Diffraction imaging by prestack reverse-time migration in the dip-angle domain

Prestack image volumes may be decomposed into specular and non-specular parts by filters defined in the dip-angle domain. For space-shift extended image volumes, the dip-angle decomposition is derived via local Radon transform in depth and midpoint coordinates, followed by an averaging over space-shifts. We propose to employ prestack space-shift extended reverse-time migration and dip-angle decomposition for imaging small-scale structural elements, considered as seismic diffractors, in models with arbitrary complexity. A suitable design of a specularity filter in the dip-angle domain rejects the dominant reflectors and enhances diffractors and other non-specular image content. The filter exploits a clear discrimination in dip between specular reflections and diffractions. The former are stationary at the specular dip, whereas the latter are non-stationary without a preferred dip direction. While the filtered image volume features other than the diffractor images (for example, noise and truncation artefacts are also present), synthetic and field data examples suggest that diffractors tend to dominate and are readily recognisable. Averaging over space-shifts in the filter construction makes the reflectors? rejection robust against migration velocity errors.
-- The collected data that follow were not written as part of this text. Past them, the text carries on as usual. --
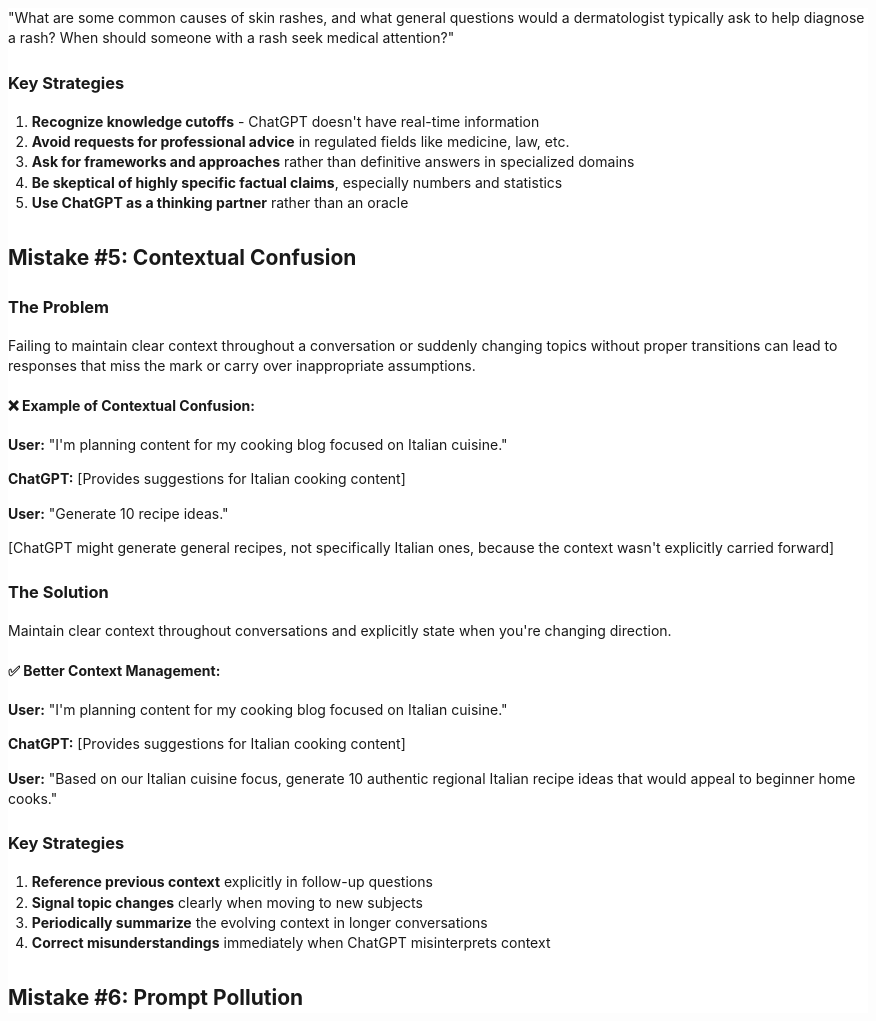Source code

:   <p>"What are some common causes of skin rashes, and what general questions would a dermatologist typically ask to help diagnose a rash? When should someone with a rash seek medical attention?"</p>
</div>

### Key Strategies

1. **Recognize knowledge cutoffs** - ChatGPT doesn't have real-time information
2. **Avoid requests for professional advice** in regulated fields like medicine, law, etc.
3. **Ask for frameworks and approaches** rather than definitive answers in specialized domains
4. **Be skeptical of highly specific factual claims**, especially numbers and statistics
5. **Use ChatGPT as a thinking partner** rather than an oracle

## Mistake #5: Contextual Confusion

### The Problem

Failing to maintain clear context throughout a conversation or suddenly changing topics without proper transitions can lead to responses that miss the mark or carry over inappropriate assumptions.

<div class="mistake-box">
  <h4>❌ Example of Contextual Confusion:</h4>
  <p><strong>User:</strong> "I'm planning content for my cooking blog focused on Italian cuisine."</p>
  <p><strong>ChatGPT:</strong> [Provides suggestions for Italian cooking content]</p>
  <p><strong>User:</strong> "Generate 10 recipe ideas."</p>
  <p>[ChatGPT might generate general recipes, not specifically Italian ones, because the context wasn't explicitly carried forward]</p>
</div>

### The Solution

Maintain clear context throughout conversations and explicitly state when you're changing direction.

<div class="solution-box">
  <h4>✅ Better Context Management:</h4>
  <p><strong>User:</strong> "I'm planning content for my cooking blog focused on Italian cuisine."</p>
  <p><strong>ChatGPT:</strong> [Provides suggestions for Italian cooking content]</p>
  <p><strong>User:</strong> "Based on our Italian cuisine focus, generate 10 authentic regional Italian recipe ideas that would appeal to beginner home cooks."</p>
</div>

### Key Strategies

1. **Reference previous context** explicitly in follow-up questions
2. **Signal topic changes** clearly when moving to new subjects
3. **Periodically summarize** the evolving context in longer conversations
4. **Correct misunderstandings** immediately when ChatGPT misinterprets context

## Mistake #6: Prompt Pollution
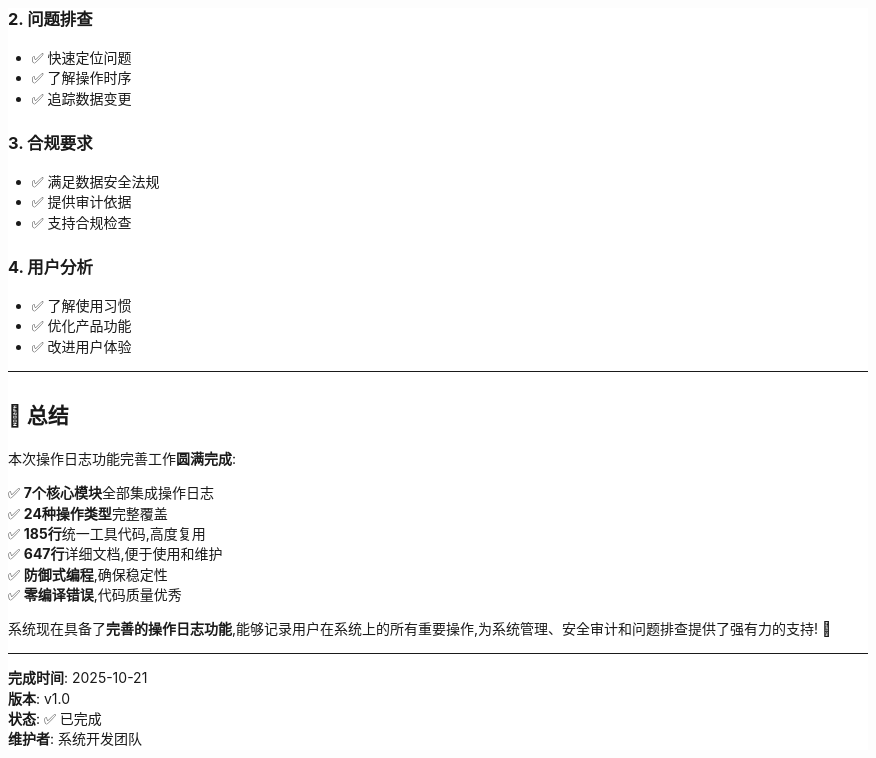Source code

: ### 2. 问题排查
- ✅ 快速定位问题
- ✅ 了解操作时序
- ✅ 追踪数据变更

### 3. 合规要求
- ✅ 满足数据安全法规
- ✅ 提供审计依据
- ✅ 支持合规检查

### 4. 用户分析
- ✅ 了解使用习惯
- ✅ 优化产品功能
- ✅ 改进用户体验

---

## 🎯 总结

本次操作日志功能完善工作**圆满完成**:

✅ **7个核心模块**全部集成操作日志  
✅ **24种操作类型**完整覆盖  
✅ **185行**统一工具代码,高度复用  
✅ **647行**详细文档,便于使用和维护  
✅ **防御式编程**,确保稳定性  
✅ **零编译错误**,代码质量优秀  

系统现在具备了**完善的操作日志功能**,能够记录用户在系统上的所有重要操作,为系统管理、安全审计和问题排查提供了强有力的支持! 🎉

---

**完成时间**: 2025-10-21  
**版本**: v1.0  
**状态**: ✅ 已完成  
**维护者**: 系统开发团队
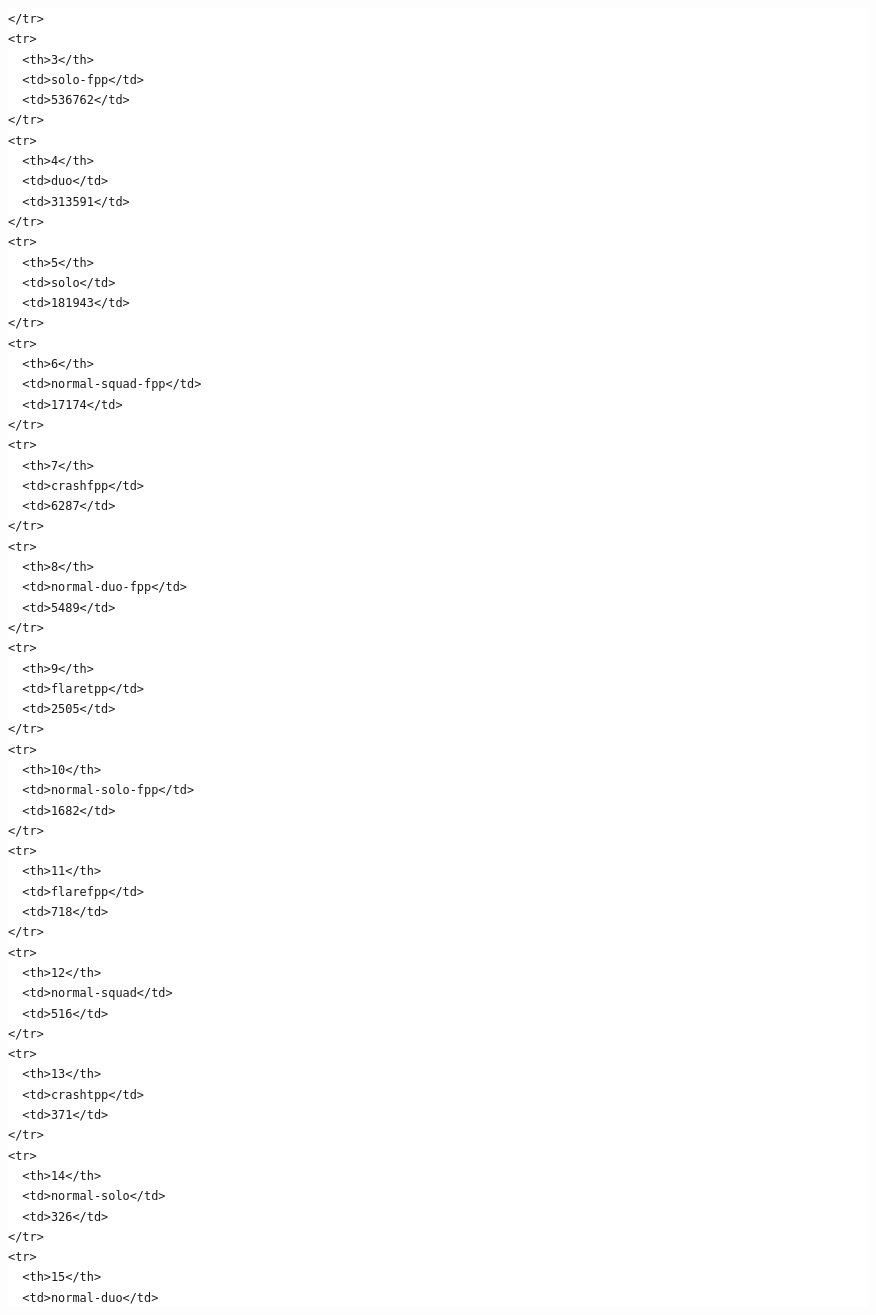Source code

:     </tr>
    <tr>
      <th>3</th>
      <td>solo-fpp</td>
      <td>536762</td>
    </tr>
    <tr>
      <th>4</th>
      <td>duo</td>
      <td>313591</td>
    </tr>
    <tr>
      <th>5</th>
      <td>solo</td>
      <td>181943</td>
    </tr>
    <tr>
      <th>6</th>
      <td>normal-squad-fpp</td>
      <td>17174</td>
    </tr>
    <tr>
      <th>7</th>
      <td>crashfpp</td>
      <td>6287</td>
    </tr>
    <tr>
      <th>8</th>
      <td>normal-duo-fpp</td>
      <td>5489</td>
    </tr>
    <tr>
      <th>9</th>
      <td>flaretpp</td>
      <td>2505</td>
    </tr>
    <tr>
      <th>10</th>
      <td>normal-solo-fpp</td>
      <td>1682</td>
    </tr>
    <tr>
      <th>11</th>
      <td>flarefpp</td>
      <td>718</td>
    </tr>
    <tr>
      <th>12</th>
      <td>normal-squad</td>
      <td>516</td>
    </tr>
    <tr>
      <th>13</th>
      <td>crashtpp</td>
      <td>371</td>
    </tr>
    <tr>
      <th>14</th>
      <td>normal-solo</td>
      <td>326</td>
    </tr>
    <tr>
      <th>15</th>
      <td>normal-duo</td>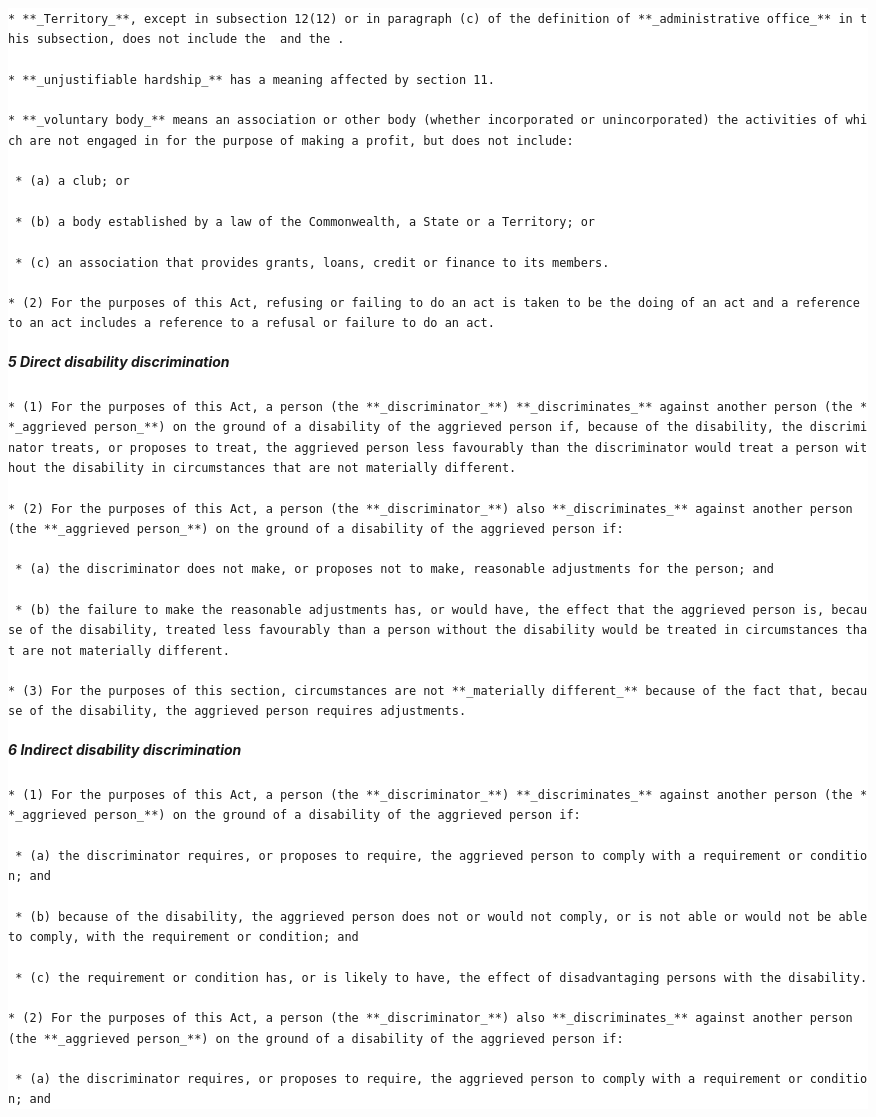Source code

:     * **_Territory_**, except in subsection 12(12) or in paragraph (c) of the definition of **_administrative office_** in this subsection, does not include the  and the .

    * **_unjustifiable hardship_** has a meaning affected by section 11.

    * **_voluntary body_** means an association or other body (whether incorporated or unincorporated) the activities of which are not engaged in for the purpose of making a profit, but does not include:

     * (a) a club; or

     * (b) a body established by a law of the Commonwealth, a State or a Territory; or

     * (c) an association that provides grants, loans, credit or finance to its members.

    * (2) For the purposes of this Act, refusing or failing to do an act is taken to be the doing of an act and a reference to an act includes a reference to a refusal or failure to do an act.

##### 5  Direct disability discrimination

    * (1) For the purposes of this Act, a person (the **_discriminator_**) **_discriminates_** against another person (the **_aggrieved person_**) on the ground of a disability of the aggrieved person if, because of the disability, the discriminator treats, or proposes to treat, the aggrieved person less favourably than the discriminator would treat a person without the disability in circumstances that are not materially different.

    * (2) For the purposes of this Act, a person (the **_discriminator_**) also **_discriminates_** against another person (the **_aggrieved person_**) on the ground of a disability of the aggrieved person if:

     * (a) the discriminator does not make, or proposes not to make, reasonable adjustments for the person; and

     * (b) the failure to make the reasonable adjustments has, or would have, the effect that the aggrieved person is, because of the disability, treated less favourably than a person without the disability would be treated in circumstances that are not materially different.

    * (3) For the purposes of this section, circumstances are not **_materially different_** because of the fact that, because of the disability, the aggrieved person requires adjustments.

##### 6  Indirect disability discrimination

    * (1) For the purposes of this Act, a person (the **_discriminator_**) **_discriminates_** against another person (the **_aggrieved person_**) on the ground of a disability of the aggrieved person if:

     * (a) the discriminator requires, or proposes to require, the aggrieved person to comply with a requirement or condition; and

     * (b) because of the disability, the aggrieved person does not or would not comply, or is not able or would not be able to comply, with the requirement or condition; and

     * (c) the requirement or condition has, or is likely to have, the effect of disadvantaging persons with the disability.

    * (2) For the purposes of this Act, a person (the **_discriminator_**) also **_discriminates_** against another person (the **_aggrieved person_**) on the ground of a disability of the aggrieved person if:

     * (a) the discriminator requires, or proposes to require, the aggrieved person to comply with a requirement or condition; and
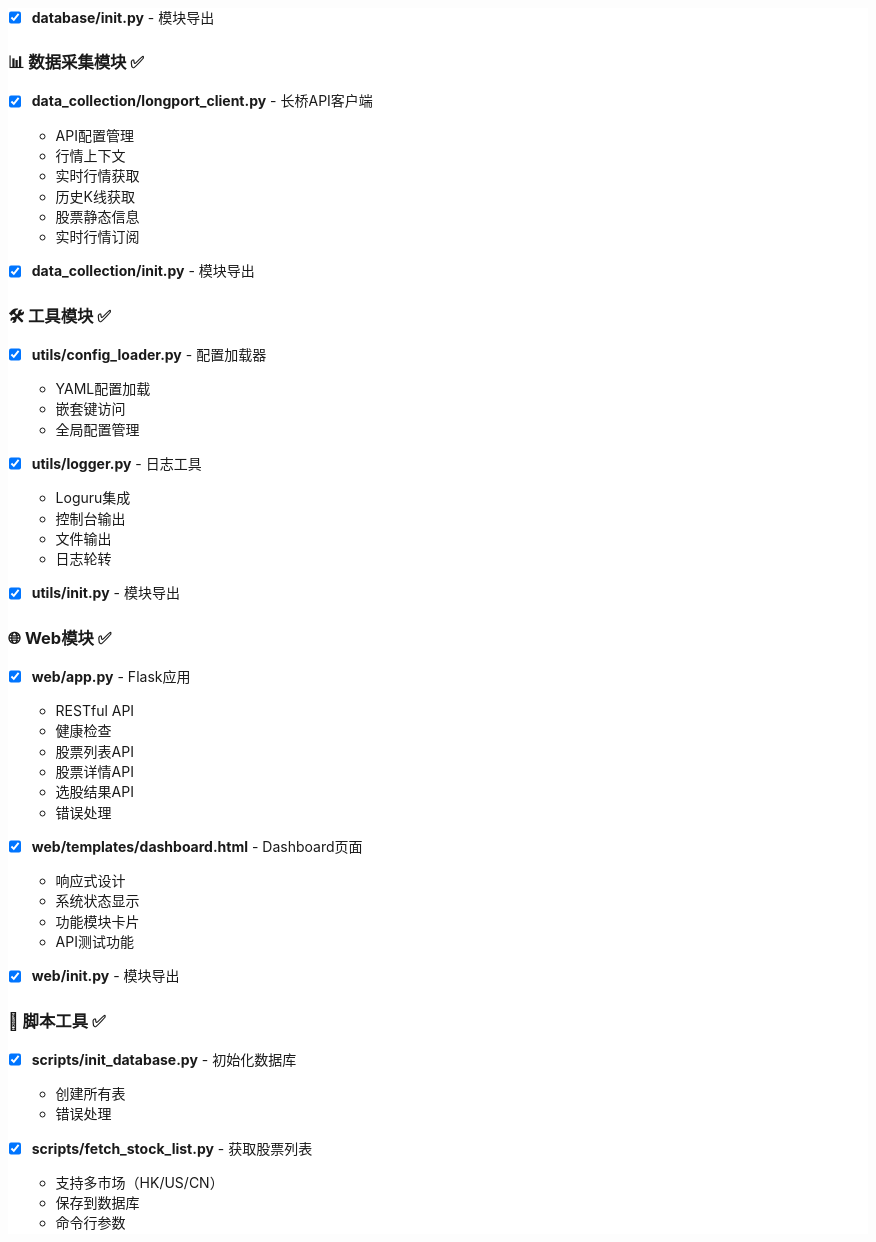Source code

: - [x] **database/__init__.py** - 模块导出

### 📊 数据采集模块 ✅

- [x] **data_collection/longport_client.py** - 长桥API客户端
  - API配置管理
  - 行情上下文
  - 实时行情获取
  - 历史K线获取
  - 股票静态信息
  - 实时行情订阅

- [x] **data_collection/__init__.py** - 模块导出

### 🛠️ 工具模块 ✅

- [x] **utils/config_loader.py** - 配置加载器
  - YAML配置加载
  - 嵌套键访问
  - 全局配置管理

- [x] **utils/logger.py** - 日志工具
  - Loguru集成
  - 控制台输出
  - 文件输出
  - 日志轮转

- [x] **utils/__init__.py** - 模块导出

### 🌐 Web模块 ✅

- [x] **web/app.py** - Flask应用
  - RESTful API
  - 健康检查
  - 股票列表API
  - 股票详情API
  - 选股结果API
  - 错误处理

- [x] **web/templates/dashboard.html** - Dashboard页面
  - 响应式设计
  - 系统状态显示
  - 功能模块卡片
  - API测试功能

- [x] **web/__init__.py** - 模块导出

### 📜 脚本工具 ✅

- [x] **scripts/init_database.py** - 初始化数据库
  - 创建所有表
  - 错误处理

- [x] **scripts/fetch_stock_list.py** - 获取股票列表
  - 支持多市场（HK/US/CN）
  - 保存到数据库
  - 命令行参数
Another consequence of the space-shift extension and its angle-domain transforms is the possibility of exploring the image in a multiple set of common-image gathers. The filtered diffractions may be analysed simultaneously in space-shift, scattering-angle, and dip-angle image gathers by means of a single migration job. The deliverables of our method obviously enrich the processed material on the interpreter's desk. We expect them to further supplement our understanding of the Earth's interior.